• DATA TO PROCESS
============

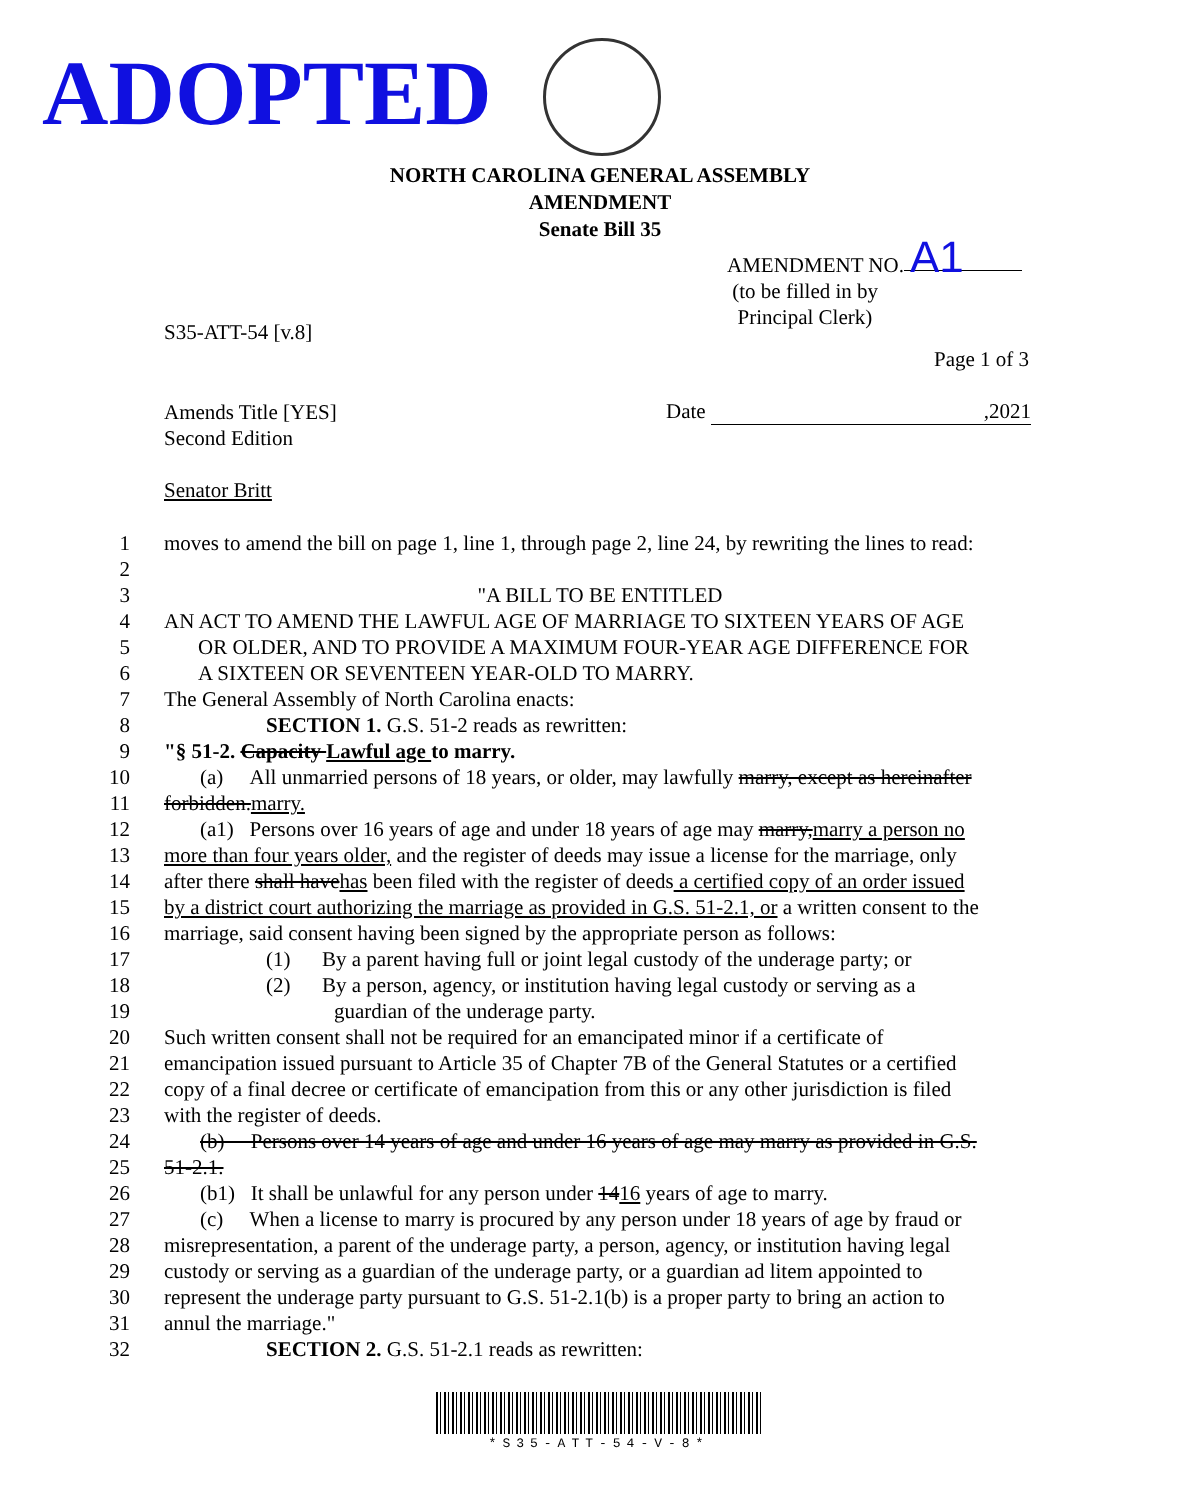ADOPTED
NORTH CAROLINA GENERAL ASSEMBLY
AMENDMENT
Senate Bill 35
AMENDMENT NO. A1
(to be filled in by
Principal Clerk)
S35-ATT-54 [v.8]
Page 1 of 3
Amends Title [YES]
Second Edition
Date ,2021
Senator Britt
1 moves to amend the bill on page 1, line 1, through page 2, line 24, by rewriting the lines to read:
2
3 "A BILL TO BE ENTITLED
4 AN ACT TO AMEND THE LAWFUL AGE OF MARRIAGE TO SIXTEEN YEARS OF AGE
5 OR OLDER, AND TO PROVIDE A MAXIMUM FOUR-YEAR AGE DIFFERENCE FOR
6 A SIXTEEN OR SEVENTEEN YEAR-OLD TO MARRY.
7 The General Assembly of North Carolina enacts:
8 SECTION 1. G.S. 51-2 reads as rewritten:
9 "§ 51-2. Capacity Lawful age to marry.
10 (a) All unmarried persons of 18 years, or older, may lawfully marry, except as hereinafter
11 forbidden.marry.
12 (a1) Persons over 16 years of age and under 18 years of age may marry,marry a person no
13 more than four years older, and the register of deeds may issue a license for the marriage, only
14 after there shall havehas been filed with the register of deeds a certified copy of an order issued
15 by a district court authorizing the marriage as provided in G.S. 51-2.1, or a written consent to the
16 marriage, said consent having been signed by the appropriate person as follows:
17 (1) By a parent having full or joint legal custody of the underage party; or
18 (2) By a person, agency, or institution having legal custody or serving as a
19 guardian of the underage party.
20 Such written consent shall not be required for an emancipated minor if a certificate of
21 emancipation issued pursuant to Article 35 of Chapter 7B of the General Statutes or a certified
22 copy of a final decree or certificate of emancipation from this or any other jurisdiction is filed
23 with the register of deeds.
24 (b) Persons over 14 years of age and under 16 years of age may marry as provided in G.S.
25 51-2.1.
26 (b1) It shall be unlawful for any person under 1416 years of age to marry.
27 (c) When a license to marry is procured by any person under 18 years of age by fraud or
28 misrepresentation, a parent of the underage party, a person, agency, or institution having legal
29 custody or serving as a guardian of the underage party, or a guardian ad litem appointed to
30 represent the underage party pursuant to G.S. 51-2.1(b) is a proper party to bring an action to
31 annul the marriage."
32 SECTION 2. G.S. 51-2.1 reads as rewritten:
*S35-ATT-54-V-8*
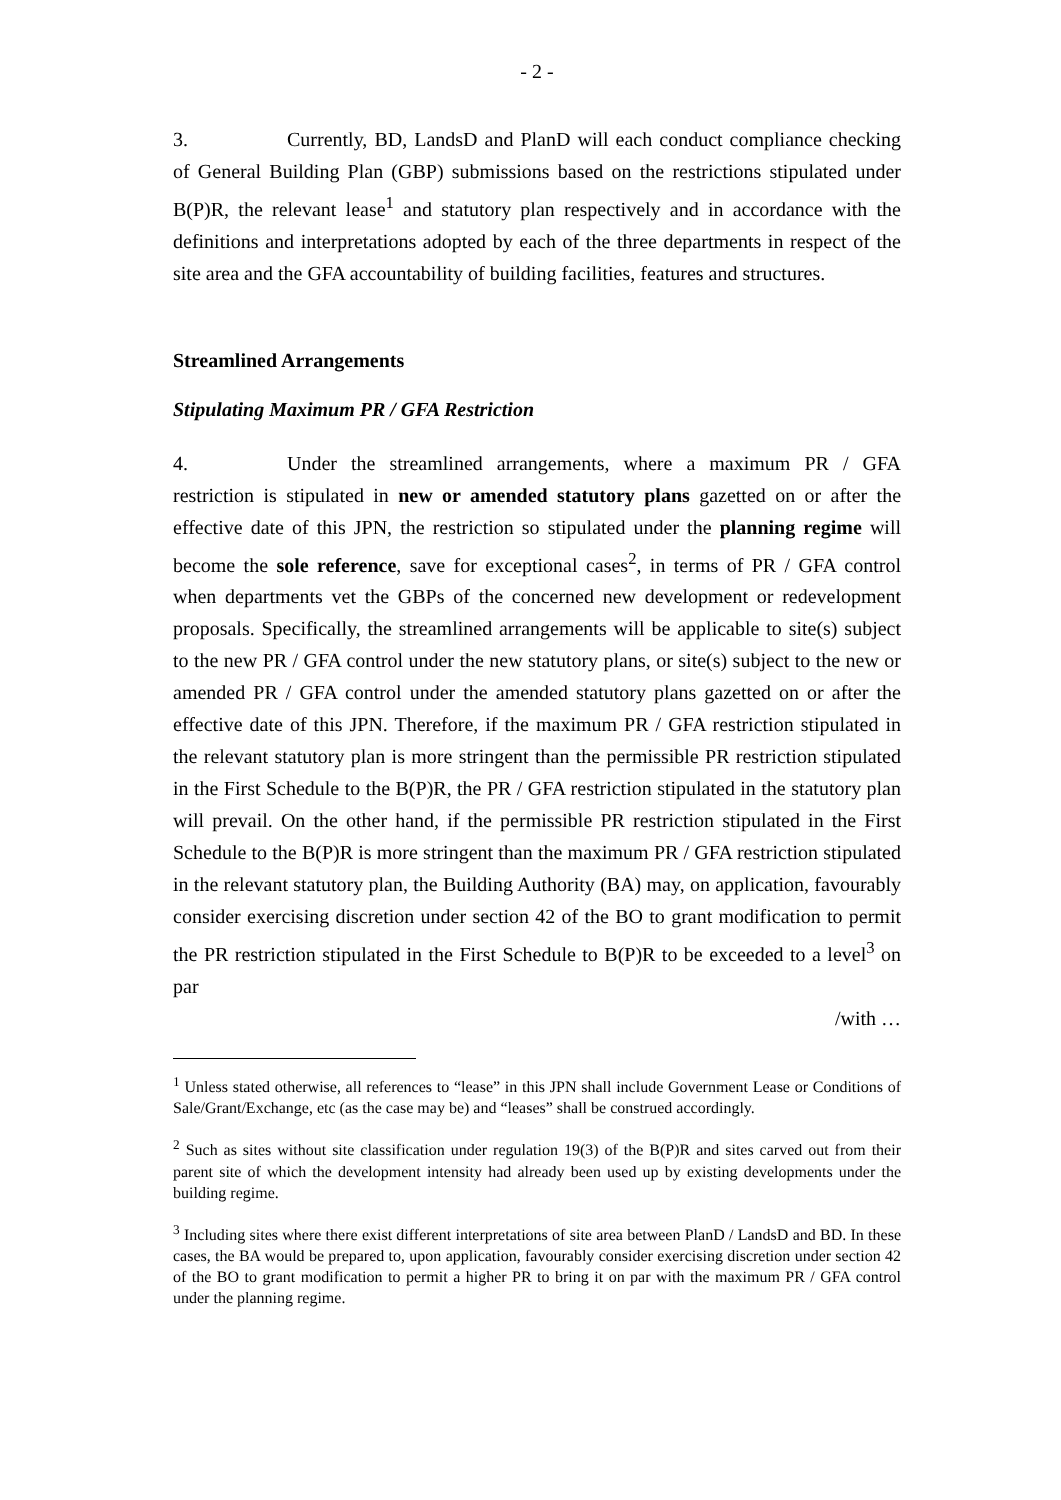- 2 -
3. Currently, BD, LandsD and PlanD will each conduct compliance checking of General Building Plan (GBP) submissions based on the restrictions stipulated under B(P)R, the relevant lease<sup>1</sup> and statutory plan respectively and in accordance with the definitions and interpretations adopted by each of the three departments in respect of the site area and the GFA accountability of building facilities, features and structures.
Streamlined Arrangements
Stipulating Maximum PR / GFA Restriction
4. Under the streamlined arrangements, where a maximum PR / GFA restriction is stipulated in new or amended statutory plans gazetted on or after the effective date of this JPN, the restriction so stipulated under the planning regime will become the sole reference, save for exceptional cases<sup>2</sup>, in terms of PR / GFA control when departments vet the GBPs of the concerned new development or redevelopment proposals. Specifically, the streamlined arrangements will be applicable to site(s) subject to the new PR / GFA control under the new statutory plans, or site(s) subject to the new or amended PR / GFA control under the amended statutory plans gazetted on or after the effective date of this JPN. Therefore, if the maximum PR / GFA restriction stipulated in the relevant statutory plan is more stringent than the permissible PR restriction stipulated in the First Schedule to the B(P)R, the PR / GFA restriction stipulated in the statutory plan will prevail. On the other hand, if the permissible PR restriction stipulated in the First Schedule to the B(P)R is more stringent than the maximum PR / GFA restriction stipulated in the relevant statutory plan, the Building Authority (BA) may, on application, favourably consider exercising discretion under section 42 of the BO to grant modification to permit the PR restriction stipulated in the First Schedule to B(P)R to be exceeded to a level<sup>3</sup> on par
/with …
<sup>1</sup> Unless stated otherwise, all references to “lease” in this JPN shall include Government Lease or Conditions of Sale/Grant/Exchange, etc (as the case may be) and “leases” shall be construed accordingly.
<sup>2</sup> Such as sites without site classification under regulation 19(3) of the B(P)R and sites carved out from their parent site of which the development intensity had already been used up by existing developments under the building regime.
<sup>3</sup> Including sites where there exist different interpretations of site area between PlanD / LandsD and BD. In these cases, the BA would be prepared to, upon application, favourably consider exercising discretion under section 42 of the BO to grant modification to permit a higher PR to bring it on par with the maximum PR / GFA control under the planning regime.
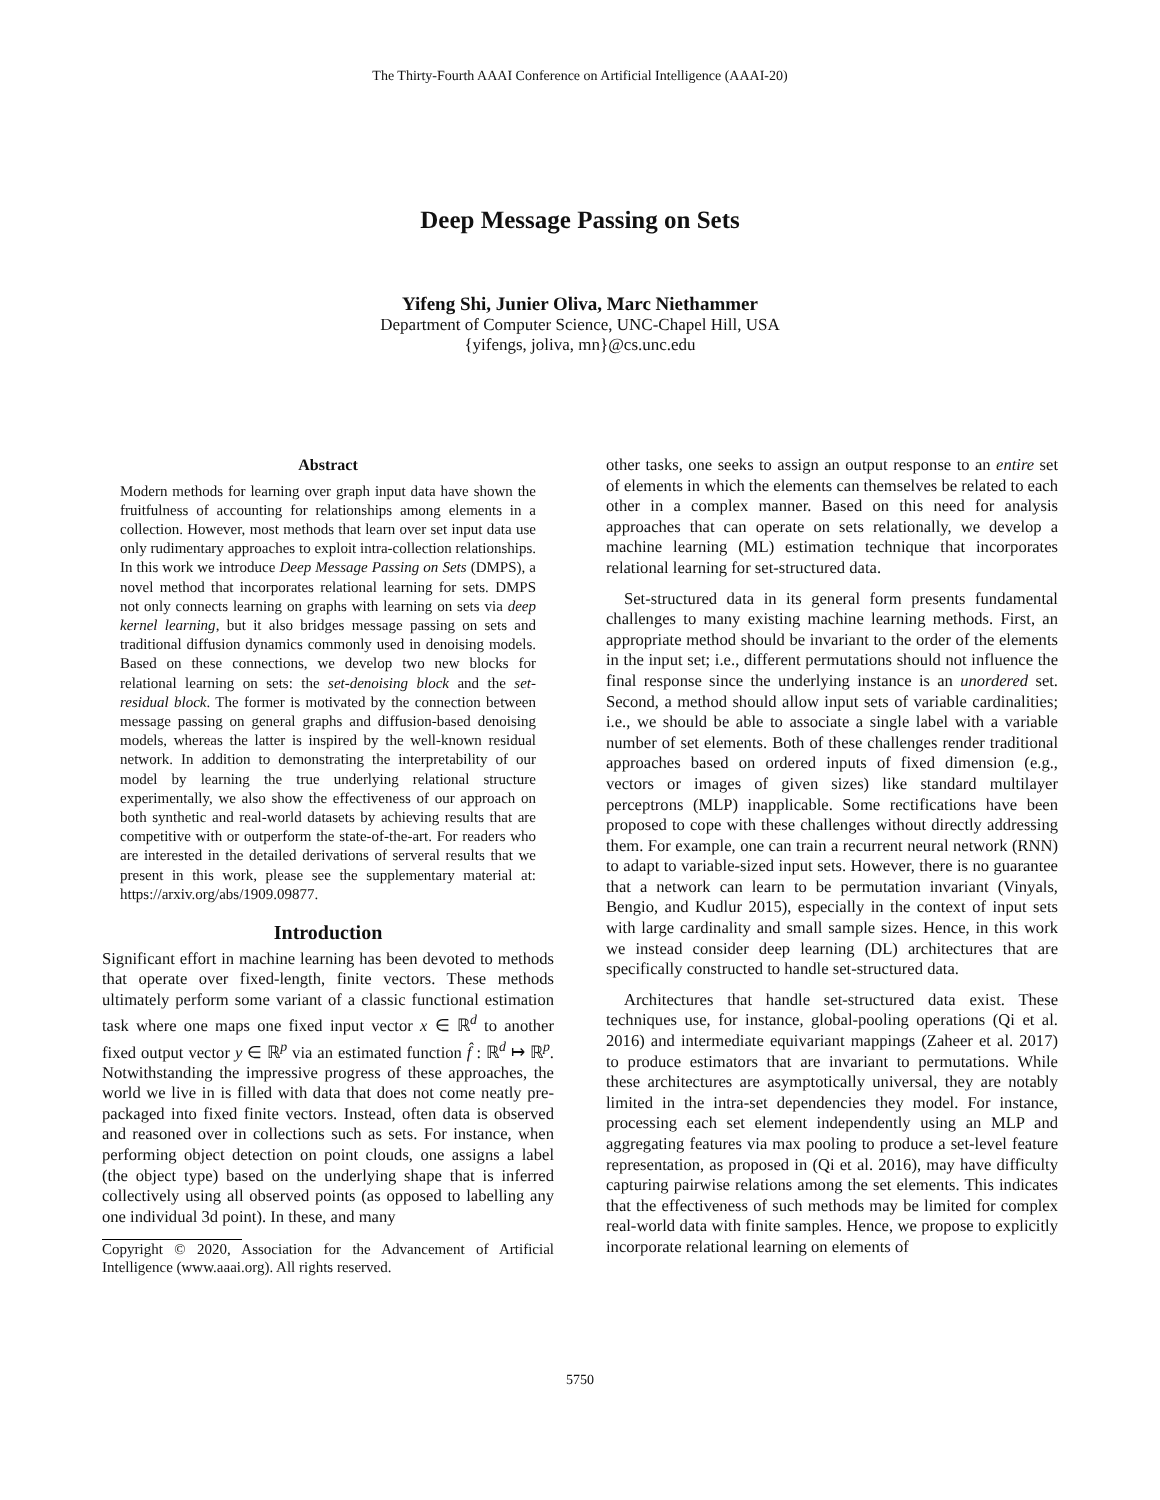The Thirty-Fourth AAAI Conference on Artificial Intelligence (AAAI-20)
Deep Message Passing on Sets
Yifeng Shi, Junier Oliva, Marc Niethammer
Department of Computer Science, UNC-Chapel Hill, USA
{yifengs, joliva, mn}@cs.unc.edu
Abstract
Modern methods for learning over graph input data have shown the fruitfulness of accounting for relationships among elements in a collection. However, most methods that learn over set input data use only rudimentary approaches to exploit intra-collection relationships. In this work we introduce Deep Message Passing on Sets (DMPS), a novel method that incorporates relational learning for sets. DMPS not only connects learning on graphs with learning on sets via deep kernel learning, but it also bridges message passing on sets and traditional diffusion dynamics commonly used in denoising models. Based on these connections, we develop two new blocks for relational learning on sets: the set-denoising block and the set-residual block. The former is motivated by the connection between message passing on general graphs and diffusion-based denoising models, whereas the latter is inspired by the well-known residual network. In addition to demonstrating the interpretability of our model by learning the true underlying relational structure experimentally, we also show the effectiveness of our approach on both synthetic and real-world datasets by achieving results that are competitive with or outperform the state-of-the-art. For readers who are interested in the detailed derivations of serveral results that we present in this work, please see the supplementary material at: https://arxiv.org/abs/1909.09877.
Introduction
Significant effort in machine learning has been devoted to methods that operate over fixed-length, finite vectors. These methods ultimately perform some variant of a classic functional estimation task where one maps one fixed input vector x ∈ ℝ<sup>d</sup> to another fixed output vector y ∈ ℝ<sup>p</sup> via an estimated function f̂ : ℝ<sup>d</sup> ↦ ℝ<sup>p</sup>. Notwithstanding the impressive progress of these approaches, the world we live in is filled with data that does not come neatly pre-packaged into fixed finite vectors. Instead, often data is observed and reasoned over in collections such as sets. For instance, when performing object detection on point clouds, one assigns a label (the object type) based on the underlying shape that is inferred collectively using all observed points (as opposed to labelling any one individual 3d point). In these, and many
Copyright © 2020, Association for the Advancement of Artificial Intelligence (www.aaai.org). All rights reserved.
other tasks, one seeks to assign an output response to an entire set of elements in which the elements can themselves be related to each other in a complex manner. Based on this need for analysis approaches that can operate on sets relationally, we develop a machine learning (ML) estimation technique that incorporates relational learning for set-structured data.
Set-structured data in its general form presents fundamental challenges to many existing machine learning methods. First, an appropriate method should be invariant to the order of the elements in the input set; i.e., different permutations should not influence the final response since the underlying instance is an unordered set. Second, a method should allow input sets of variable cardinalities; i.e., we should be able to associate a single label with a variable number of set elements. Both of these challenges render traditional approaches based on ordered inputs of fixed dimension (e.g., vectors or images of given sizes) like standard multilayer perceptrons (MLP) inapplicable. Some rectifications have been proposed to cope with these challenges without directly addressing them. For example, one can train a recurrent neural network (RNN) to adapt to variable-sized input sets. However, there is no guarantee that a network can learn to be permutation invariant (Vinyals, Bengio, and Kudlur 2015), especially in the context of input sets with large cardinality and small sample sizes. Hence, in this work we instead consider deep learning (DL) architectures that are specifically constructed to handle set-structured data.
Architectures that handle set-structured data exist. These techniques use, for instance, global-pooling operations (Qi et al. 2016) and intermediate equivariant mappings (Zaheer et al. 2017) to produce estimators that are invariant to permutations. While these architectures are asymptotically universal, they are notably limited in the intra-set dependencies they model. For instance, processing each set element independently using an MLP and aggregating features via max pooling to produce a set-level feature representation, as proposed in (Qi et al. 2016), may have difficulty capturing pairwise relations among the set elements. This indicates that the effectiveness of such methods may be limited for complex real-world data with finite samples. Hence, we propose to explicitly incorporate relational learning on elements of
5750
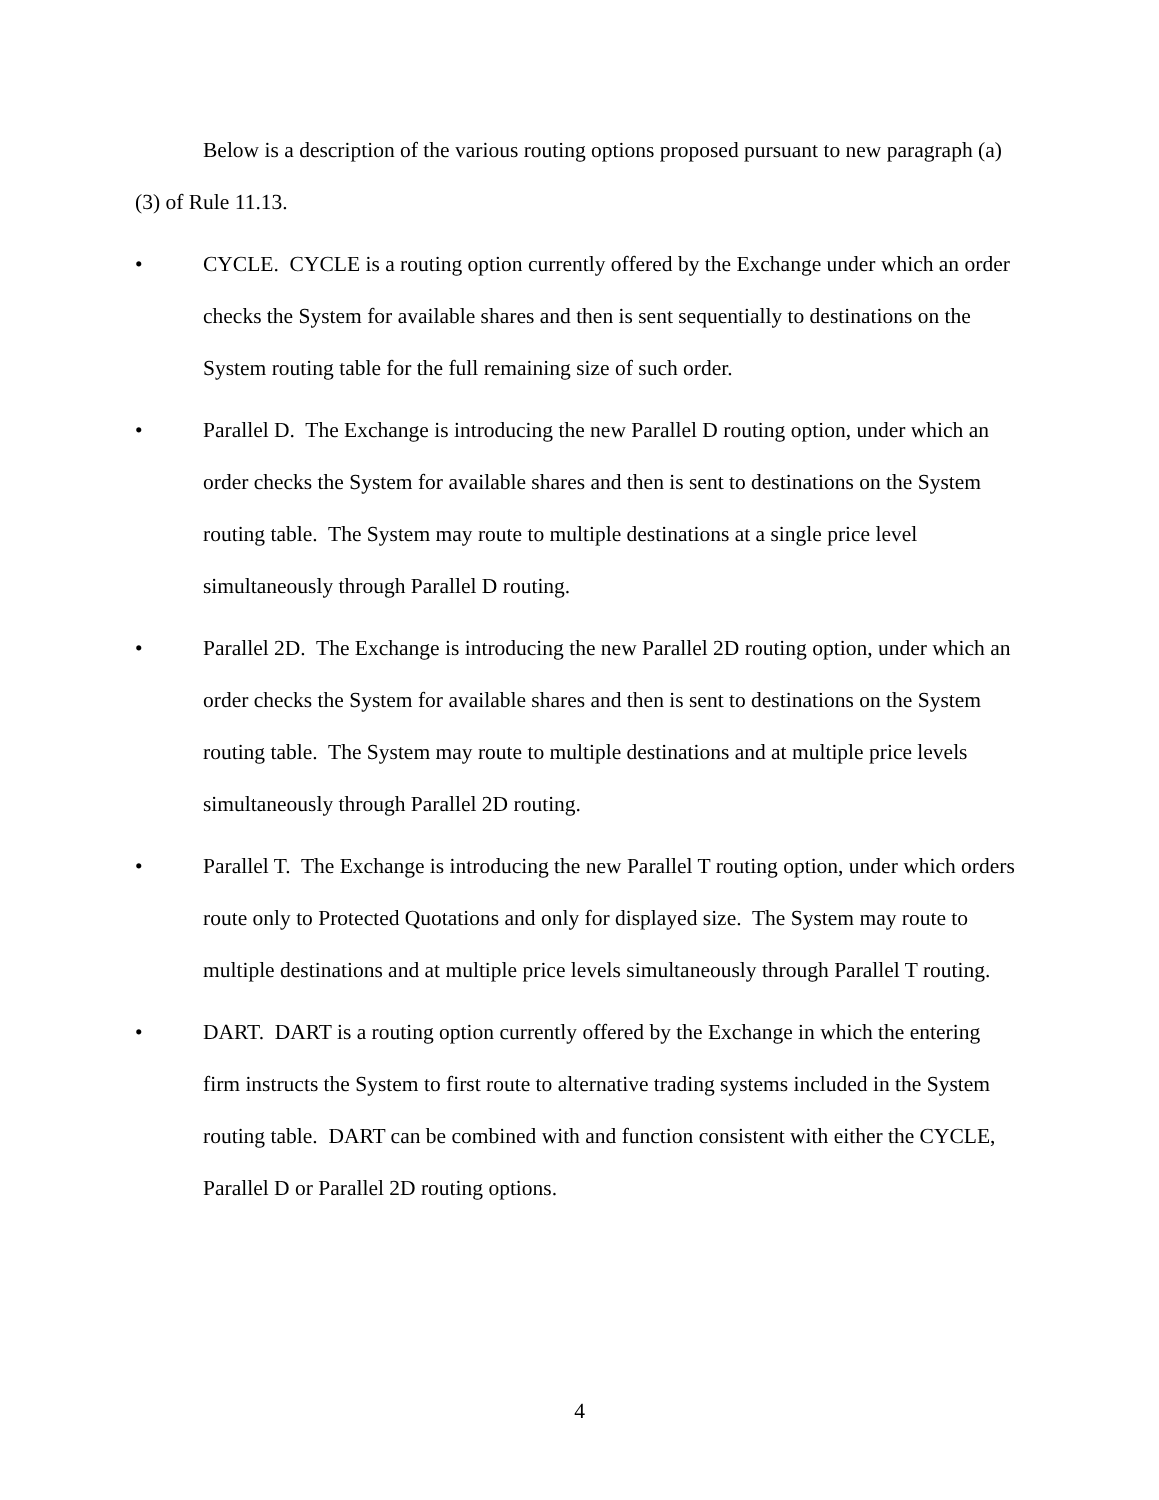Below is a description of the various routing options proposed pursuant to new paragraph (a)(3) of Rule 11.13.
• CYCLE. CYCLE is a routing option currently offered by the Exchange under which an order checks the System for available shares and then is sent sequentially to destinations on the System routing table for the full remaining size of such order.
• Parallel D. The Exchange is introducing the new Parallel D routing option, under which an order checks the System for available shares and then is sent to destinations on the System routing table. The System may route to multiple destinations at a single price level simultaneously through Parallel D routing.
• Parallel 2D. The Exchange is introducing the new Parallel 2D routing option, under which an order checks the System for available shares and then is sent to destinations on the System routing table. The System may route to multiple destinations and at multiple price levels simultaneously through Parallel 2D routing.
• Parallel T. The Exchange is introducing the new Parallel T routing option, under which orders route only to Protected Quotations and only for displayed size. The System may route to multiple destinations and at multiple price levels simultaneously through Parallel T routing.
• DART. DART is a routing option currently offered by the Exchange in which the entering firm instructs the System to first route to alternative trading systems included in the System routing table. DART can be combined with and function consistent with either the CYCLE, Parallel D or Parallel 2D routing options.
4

============

• WHAT IS EXPECTED
Transcribe the records above exactly, beginning at the line that contains "17 (1) By a" and ending with the line that contains "28 misrepresentation, a", both included, and nothing else.

• EXERCISE OUTPUT
17 (1) By a parent having full or joint legal custody of the underage party; or
18 (2) By a person, agency, or institution having legal custody or serving as a
19 guardian of the underage party.
20 Such written consent shall not be required for an emancipated minor if a certificate of
21 emancipation issued pursuant to Article 35 of Chapter 7B of the General Statutes or a certified
22 copy of a final decree or certificate of emancipation from this or any other jurisdiction is filed
23 with the register of deeds.
24 (b) Persons over 14 years of age and under 16 years of age may marry as provided in G.S.
25 51-2.1.
26 (b1) It shall be unlawful for any person under 1416 years of age to marry.
27 (c) When a license to marry is procured by any person under 18 years of age by fraud or
28 misrepresentation, a parent of the underage party, a person, agency, or institution having legal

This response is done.